Abstract

Thermal recovery technologies such as Cyclic Steam Stimulation, Steam Assisted Gravity Drainage and Steam Flood are extremely energy intensive, requiring the combustion of fossil fuels to produce the steam and resulting in emissions of carbon dioxide and other pollutants. Newer technologies such as Solvent Extraction may also require the injected medium to be heated to maximise oil recovery from the reservoir.

Thermal projects often generate the heat and power required in separate facilities, with the electricity often being supplied from remote central generation facilities. In many cases it may be possible to integrate a cogeneration plant into the process. Using a single, suitably sized on-site Cogeneration facility, a locally available fuel can reliably provide both the power and heat required for the project, achieving overall energy efficiency to levels in excess of 75%, while helping to reduce the global CO2 footprint of the Oil & Gas industry and reducing reliance on imported electrical power. The design of Cogeneration plant can also help ensure maximum availability and uptime of production facilities.

In most cases the heat produced by a Cogeneration plant is a by-product of electricity production, but it is also possible to utilise waste heat from some processes to produce useful energy. Waste gases from processes are also potential fuels for a Cogeneration plant, helping to reduce or eliminate gas flaring, and improve environmental performance across the whole oil production chain.

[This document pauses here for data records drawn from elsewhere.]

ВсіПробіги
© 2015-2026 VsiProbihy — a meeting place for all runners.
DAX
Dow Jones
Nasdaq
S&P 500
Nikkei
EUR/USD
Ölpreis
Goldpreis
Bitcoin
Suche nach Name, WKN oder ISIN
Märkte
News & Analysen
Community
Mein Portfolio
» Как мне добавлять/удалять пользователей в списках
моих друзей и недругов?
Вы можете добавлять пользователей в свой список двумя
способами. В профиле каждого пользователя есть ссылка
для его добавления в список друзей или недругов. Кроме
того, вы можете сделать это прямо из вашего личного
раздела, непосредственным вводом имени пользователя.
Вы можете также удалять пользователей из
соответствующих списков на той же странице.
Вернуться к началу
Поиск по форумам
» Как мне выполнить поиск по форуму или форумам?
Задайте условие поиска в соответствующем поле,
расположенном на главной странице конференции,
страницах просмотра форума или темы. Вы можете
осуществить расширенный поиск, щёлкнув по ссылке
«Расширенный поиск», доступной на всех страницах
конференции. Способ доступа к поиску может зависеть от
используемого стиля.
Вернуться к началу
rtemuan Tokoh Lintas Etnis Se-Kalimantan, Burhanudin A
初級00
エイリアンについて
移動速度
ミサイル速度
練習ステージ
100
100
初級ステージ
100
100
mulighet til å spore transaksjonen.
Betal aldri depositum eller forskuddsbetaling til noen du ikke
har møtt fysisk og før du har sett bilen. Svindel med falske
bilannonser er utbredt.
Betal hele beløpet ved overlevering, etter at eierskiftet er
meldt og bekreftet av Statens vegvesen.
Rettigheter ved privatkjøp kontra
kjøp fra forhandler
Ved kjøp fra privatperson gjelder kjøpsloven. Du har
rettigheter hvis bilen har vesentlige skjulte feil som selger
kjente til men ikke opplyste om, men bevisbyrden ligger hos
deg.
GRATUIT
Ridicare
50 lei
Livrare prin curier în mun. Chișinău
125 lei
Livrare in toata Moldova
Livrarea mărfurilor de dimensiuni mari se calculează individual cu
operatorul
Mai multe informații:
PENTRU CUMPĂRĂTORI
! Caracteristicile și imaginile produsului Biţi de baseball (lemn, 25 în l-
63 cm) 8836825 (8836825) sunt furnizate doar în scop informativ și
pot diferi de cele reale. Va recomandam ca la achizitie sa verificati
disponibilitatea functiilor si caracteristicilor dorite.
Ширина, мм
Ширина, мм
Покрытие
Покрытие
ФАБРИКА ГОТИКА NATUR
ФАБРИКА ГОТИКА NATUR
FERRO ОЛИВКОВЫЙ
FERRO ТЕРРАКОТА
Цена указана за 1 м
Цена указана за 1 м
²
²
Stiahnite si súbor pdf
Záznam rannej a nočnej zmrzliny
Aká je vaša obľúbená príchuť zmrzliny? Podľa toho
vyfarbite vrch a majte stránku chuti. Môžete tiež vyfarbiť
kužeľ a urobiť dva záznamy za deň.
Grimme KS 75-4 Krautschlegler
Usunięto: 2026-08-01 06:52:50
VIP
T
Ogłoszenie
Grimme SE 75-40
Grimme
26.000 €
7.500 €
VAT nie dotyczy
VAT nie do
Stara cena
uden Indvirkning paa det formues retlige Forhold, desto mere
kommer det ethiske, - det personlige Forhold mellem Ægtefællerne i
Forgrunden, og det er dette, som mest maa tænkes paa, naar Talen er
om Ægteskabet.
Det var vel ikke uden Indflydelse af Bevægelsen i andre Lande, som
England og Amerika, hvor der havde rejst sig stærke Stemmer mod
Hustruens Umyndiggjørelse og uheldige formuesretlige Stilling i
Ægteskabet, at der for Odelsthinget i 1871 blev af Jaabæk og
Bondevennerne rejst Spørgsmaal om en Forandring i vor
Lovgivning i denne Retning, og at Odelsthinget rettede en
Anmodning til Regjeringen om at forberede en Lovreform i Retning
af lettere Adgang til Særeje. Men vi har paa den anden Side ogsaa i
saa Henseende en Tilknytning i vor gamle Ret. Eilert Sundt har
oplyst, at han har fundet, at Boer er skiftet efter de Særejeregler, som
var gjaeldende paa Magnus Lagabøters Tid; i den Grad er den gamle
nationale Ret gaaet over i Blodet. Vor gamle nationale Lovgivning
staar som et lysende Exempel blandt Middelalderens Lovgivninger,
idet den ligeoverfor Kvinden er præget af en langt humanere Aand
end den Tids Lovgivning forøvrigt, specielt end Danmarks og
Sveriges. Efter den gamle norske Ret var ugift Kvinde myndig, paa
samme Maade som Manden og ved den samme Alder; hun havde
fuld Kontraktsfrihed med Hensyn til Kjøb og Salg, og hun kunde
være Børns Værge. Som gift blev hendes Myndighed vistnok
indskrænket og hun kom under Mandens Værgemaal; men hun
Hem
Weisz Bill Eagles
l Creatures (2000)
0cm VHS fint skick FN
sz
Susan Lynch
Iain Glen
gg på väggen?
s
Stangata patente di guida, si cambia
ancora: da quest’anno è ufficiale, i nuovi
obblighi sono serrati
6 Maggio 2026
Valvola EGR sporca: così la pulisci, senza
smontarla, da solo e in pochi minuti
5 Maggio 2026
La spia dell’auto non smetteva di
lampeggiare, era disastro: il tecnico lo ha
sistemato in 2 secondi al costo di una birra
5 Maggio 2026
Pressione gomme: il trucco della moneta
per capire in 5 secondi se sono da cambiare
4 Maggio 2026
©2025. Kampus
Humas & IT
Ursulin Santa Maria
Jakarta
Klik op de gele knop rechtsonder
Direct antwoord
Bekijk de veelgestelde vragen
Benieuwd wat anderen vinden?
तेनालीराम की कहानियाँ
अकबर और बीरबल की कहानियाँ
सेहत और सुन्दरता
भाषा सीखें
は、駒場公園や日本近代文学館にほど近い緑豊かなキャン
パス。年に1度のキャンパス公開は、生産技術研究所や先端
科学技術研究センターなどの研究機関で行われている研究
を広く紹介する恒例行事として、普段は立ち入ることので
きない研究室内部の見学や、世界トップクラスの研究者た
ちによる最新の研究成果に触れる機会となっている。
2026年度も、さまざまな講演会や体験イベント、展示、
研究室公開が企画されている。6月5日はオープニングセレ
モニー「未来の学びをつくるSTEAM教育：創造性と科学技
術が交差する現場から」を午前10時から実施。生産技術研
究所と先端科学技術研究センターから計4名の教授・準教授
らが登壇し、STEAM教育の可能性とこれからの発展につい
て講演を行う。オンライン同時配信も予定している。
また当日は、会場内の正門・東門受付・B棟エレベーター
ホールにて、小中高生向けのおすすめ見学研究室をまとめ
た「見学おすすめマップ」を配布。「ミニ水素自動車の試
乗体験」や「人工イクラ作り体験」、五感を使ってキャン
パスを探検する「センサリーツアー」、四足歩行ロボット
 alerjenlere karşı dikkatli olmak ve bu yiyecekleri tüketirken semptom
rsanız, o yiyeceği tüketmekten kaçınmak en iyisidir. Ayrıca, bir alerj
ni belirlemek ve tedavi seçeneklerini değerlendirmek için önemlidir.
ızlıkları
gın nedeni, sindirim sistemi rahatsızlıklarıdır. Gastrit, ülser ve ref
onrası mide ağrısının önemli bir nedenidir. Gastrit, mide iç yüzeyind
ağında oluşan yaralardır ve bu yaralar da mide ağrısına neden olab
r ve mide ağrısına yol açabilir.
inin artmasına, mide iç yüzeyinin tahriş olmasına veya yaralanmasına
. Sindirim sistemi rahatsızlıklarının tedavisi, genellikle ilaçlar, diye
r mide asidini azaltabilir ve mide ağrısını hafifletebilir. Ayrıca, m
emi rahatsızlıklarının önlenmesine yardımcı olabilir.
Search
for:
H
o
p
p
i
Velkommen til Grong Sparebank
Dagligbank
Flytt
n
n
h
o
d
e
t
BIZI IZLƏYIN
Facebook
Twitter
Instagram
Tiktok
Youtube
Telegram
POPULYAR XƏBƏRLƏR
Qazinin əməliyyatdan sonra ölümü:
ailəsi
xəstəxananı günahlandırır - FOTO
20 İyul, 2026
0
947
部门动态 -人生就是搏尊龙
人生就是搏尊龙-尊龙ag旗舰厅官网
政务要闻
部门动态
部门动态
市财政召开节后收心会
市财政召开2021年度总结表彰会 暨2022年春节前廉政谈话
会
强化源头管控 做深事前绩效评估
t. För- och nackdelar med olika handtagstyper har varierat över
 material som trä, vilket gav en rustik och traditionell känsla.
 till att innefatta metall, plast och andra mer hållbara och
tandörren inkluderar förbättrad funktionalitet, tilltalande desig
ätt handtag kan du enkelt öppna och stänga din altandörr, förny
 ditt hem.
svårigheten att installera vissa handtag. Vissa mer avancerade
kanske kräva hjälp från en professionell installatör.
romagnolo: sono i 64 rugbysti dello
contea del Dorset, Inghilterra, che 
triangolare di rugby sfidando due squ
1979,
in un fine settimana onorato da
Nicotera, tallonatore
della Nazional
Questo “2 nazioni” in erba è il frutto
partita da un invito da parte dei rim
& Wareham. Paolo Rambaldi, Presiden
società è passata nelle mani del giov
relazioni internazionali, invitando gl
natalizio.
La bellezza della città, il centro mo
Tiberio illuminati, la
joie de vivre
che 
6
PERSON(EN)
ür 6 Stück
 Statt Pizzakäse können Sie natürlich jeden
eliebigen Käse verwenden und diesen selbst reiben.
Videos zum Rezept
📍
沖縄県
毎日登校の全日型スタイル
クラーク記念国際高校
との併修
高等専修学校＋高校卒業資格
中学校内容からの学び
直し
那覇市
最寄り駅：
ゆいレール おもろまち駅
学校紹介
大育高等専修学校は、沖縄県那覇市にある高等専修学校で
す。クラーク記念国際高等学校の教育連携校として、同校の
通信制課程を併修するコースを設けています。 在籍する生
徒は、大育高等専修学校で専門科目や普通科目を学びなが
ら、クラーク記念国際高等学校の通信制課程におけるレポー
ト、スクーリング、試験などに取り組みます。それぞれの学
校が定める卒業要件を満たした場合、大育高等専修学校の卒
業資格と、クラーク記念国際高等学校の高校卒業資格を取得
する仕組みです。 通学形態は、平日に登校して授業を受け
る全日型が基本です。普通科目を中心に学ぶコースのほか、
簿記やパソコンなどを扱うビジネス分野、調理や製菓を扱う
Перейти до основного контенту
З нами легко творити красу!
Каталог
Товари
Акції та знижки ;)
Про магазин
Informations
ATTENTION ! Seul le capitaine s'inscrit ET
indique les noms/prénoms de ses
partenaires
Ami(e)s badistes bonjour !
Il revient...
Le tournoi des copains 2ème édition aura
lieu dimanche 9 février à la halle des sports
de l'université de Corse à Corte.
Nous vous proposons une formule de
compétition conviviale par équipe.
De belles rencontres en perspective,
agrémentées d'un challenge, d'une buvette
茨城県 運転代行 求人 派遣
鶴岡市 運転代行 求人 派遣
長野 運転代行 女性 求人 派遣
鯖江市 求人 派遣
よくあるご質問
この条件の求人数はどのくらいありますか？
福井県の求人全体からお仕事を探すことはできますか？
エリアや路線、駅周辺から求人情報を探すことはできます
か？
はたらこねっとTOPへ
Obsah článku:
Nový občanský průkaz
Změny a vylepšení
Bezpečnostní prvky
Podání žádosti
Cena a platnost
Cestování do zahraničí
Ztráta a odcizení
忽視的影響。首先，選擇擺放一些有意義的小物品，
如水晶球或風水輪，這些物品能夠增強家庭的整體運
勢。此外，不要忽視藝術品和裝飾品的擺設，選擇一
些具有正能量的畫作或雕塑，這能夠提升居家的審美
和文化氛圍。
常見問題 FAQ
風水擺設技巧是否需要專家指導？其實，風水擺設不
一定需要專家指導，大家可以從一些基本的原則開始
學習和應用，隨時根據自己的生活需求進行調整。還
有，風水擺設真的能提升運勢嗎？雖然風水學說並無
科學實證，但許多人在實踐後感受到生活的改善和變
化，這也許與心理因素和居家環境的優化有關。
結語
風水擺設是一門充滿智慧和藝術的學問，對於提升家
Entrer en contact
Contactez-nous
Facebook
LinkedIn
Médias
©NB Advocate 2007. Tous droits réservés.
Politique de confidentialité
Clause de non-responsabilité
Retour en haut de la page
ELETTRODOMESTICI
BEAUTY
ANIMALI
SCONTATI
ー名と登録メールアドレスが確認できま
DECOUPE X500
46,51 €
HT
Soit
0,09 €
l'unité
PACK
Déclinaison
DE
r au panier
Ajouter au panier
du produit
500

There are numerous different ways to configure a Cogeneration plant depending on the type of fuel available and the ratio between power and heat required by the project. This paper will examine some of the different Cogeneration plant configurations and fuel options using Gas or Steam Turbines, or a combination of both, that could be applied to a thermal recovery project to maximise energy efficiency and plant availability.